Tras estar cuatro años encarcelado por oponerse a la política oficial del hijo único, huyó de su propia casa, en la provincia de Shandong, al este del país, donde se encontraba en una especie de arresto domiciliario con su mujer y su hija, instigado por matones del régimen, y pidió amparo en la embajada norteamericana en Pekín. Dejó allí a su madre y a sus hermanos. Y a un hijo con el que no tenía contacto desde hace dos años. Ahora ha abandonado la embajada y está ingresado en un centro hospitalario. Le dijeron en la propia legación que le darían protección, algo que parece no se ha cumplido. Cree estar más solo que la una.
El crimen de Chen Guangcheng es ser abogado autodidacta y activista por los derechos humanos. Eso, ya se sabe, en China no está muy bien visto por las autoridades.
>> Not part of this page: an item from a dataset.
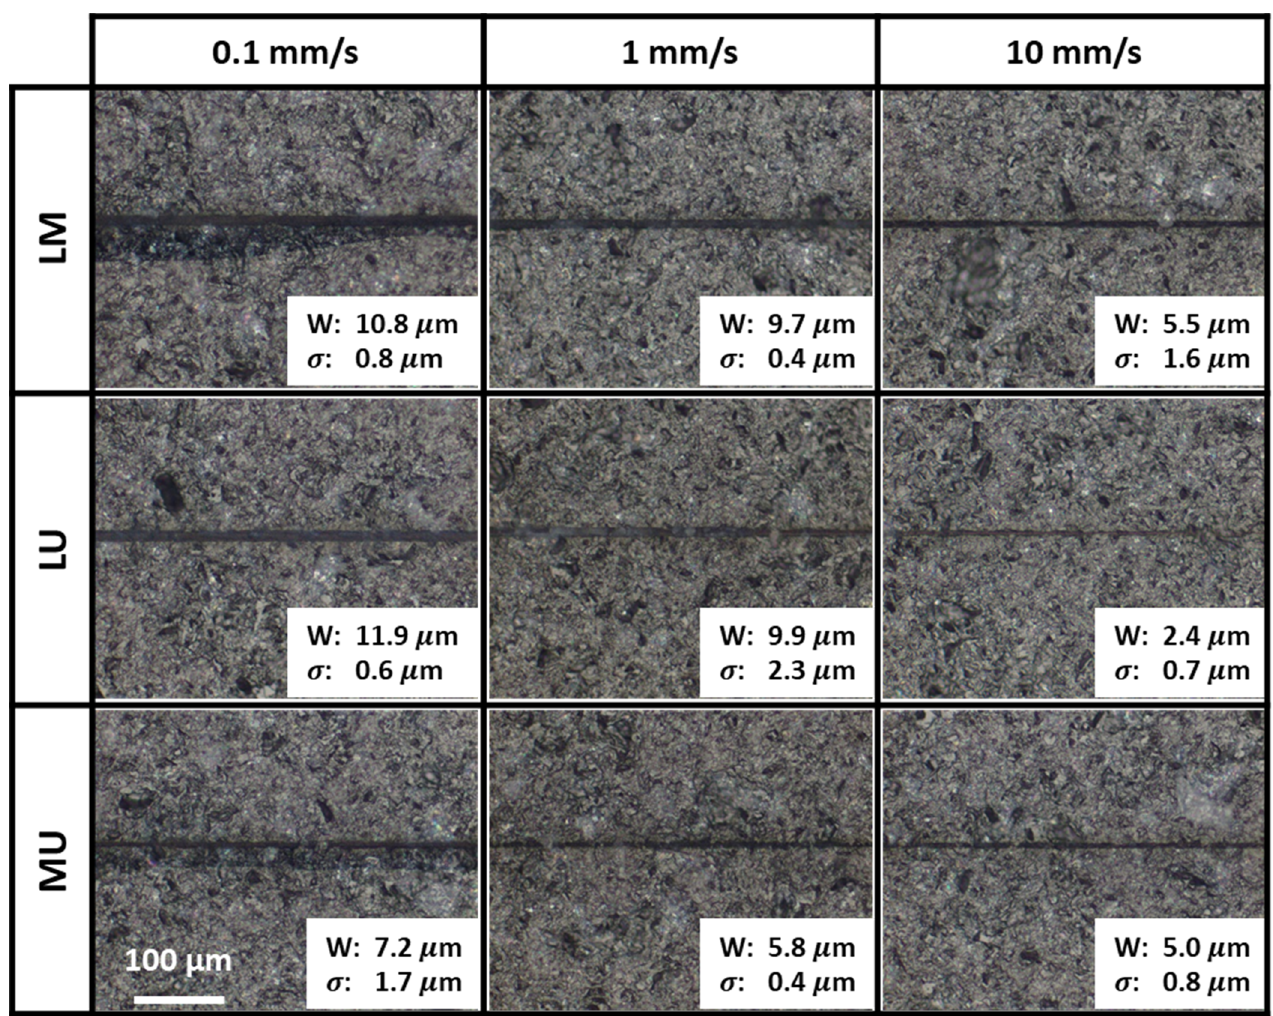
Figure 4. Bottom rough exit surfaces optical images for two-zone scanning showing bottom surface scribes with their widths (W) and standard deviations ( (cid:2026) ) indicated.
Durante su arresto asegura que él y su familia fueron objeto de maltrato y palizas. Así las gastan por esos lares. Denunciar abortos y esterilizaciones forzosas a 7.000 mujeres de su provincia tiene su coste. Se está a la espera de que haya una auténtica catarata de reacciones soldarias entre esa cierta progresía que, como el avestruz, esconde la cabeza debajo del ala dependiendo del lugar en el que doblen las campanas.